Ahora vamos en dirección a la bóveda de la familia de Videla. Hablamos del episodio conocido, cuando quisieron traer los restos de Jorge Rafael.

Después surge el tema del sexo. Gabriel muestra una sonrisa entre cómplice y pícara y cuenta, en tono suspicaz, algunas historias reales sobre amantes que usufructuaban las instalaciones del cementerio para apagar el fuego de la pasión, o bien, de aquella otra mujer que usaba una bóveda determinada como puesto de trabajo.

En el camino, Gabriel se lamenta por el estado de algunas bóvedas, como si recién se percatara.

— Estas bóvedas no se pueden tocar porque antes se hacía una compra por perpetuidad o cien años. Por eso hay tantas tan rotas y viejas, ya no deben haber quedado más familiares. Están todas abandonadas, una picardía.

Vamos terminando el recorrido y Gabriel cree que estoy algo insatisfecho, que todo lo que me contó no ha sido de gran aporte. Supone que fui a buscar otra cosa, que no colmó mis expectativas.

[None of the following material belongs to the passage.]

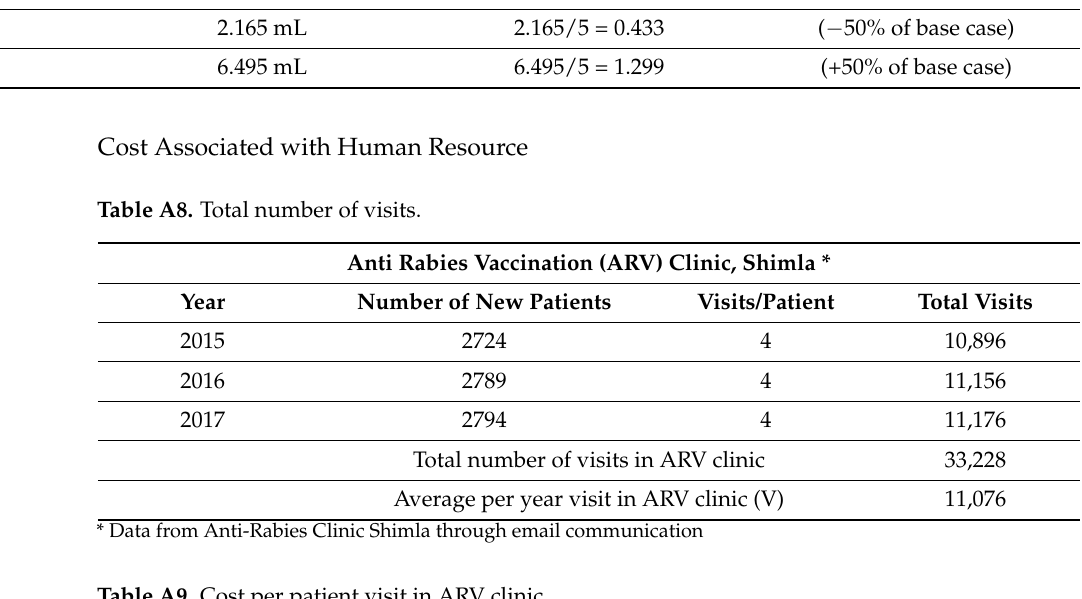
Table A9. Cost per patient visit in ARV clinic.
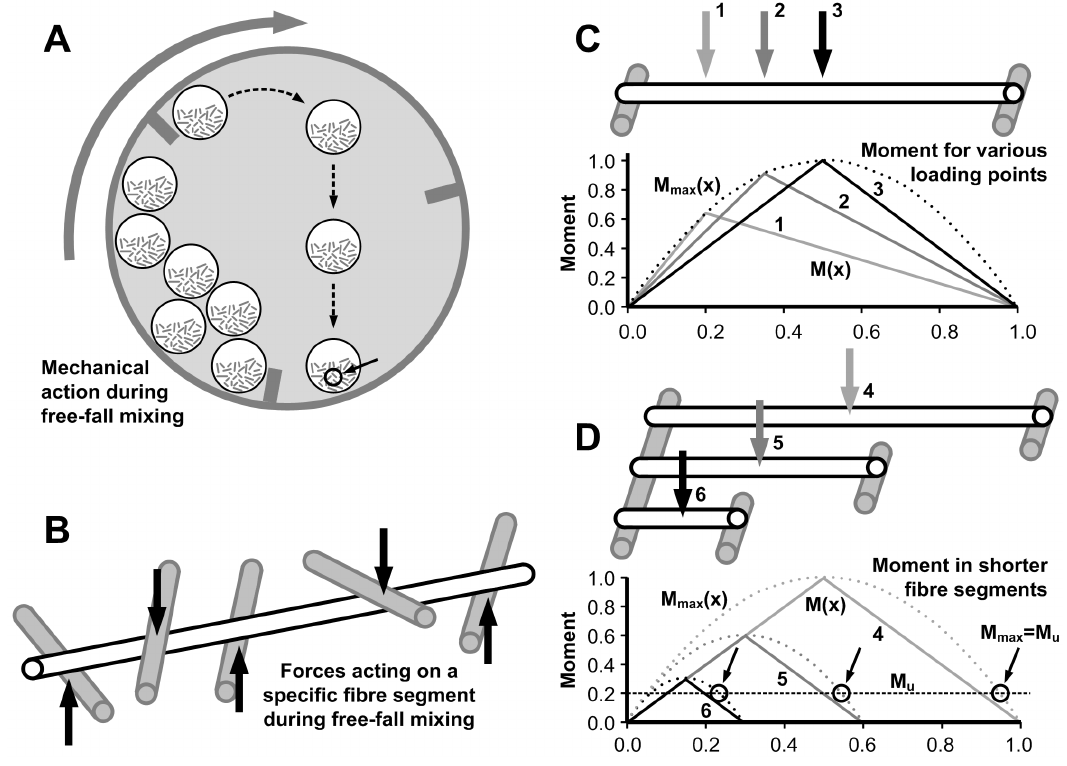
Figure 1. Simulation of fibre attrition during free-fall mixing (A) using beam theory for three-point bending. The mechanical action on fibres (B) is simplified by assuming that fibres only break where generated bending moments (C) are sufficient to cause failure, i.e. where they equal or exceed the failure moment, M u (D). The probable failure region (PFR) extends over the middle 89%, 82%, and 58% of fibres 4, 5, and 6, respectively due to the difference in fibre length between these three fibres.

— Pero yo ya te digo –dice como si estuviera respondiendo una pregunta hecha hace más de una hora–, la verdad, jamás pasé nada raro. La gente me pregunta si sentí ruido adentro del cajón. Yo nunca escuché nada. Bueno, a veces se escucha un ruido, pero es la válvula del cajón.

— ¿Y eso?

— La chapa lleva una válvula con formol. Eso hace que no se hinche la chapa y que no salga olor a podrido porque el formol lo purifica. Y eso hace ruido. entonces por ahí pasas por un nicho y escuchas gggrrrrrr… es porque la válvula trabaja.

— Claro, nada que no se pueda explicar…

— Lo que yo sí escuché más de una vez es cuando revienta el cuerpo –dice haciendo memoria–. Vos vas pasando por un nicho y escuchas ¡pufff!, es el cuerpo que reventó de tan hinchado. Mayormente revienta la boca… Se infló y se desinfló –dice con simpleza.

Me despido de Gabriel. El cementerio sigue desierto. Nadie ingresó en todo este rato. Los muertos parecen descansar en paz. La gente ya no viene como antes, me dice. Se refiere a los vivos. Antes se llenaba los fines de semana, ahora fijate –dice–, no viene nadie. A sus palabras las asocio con una cancha de fútbol, un espectáculo, o algún evento venido a menos: un atractivo de antaño.

La poca concurrencia parece ser síntoma de algo, una premisa de alguna conclusión, pero no sé de cuál.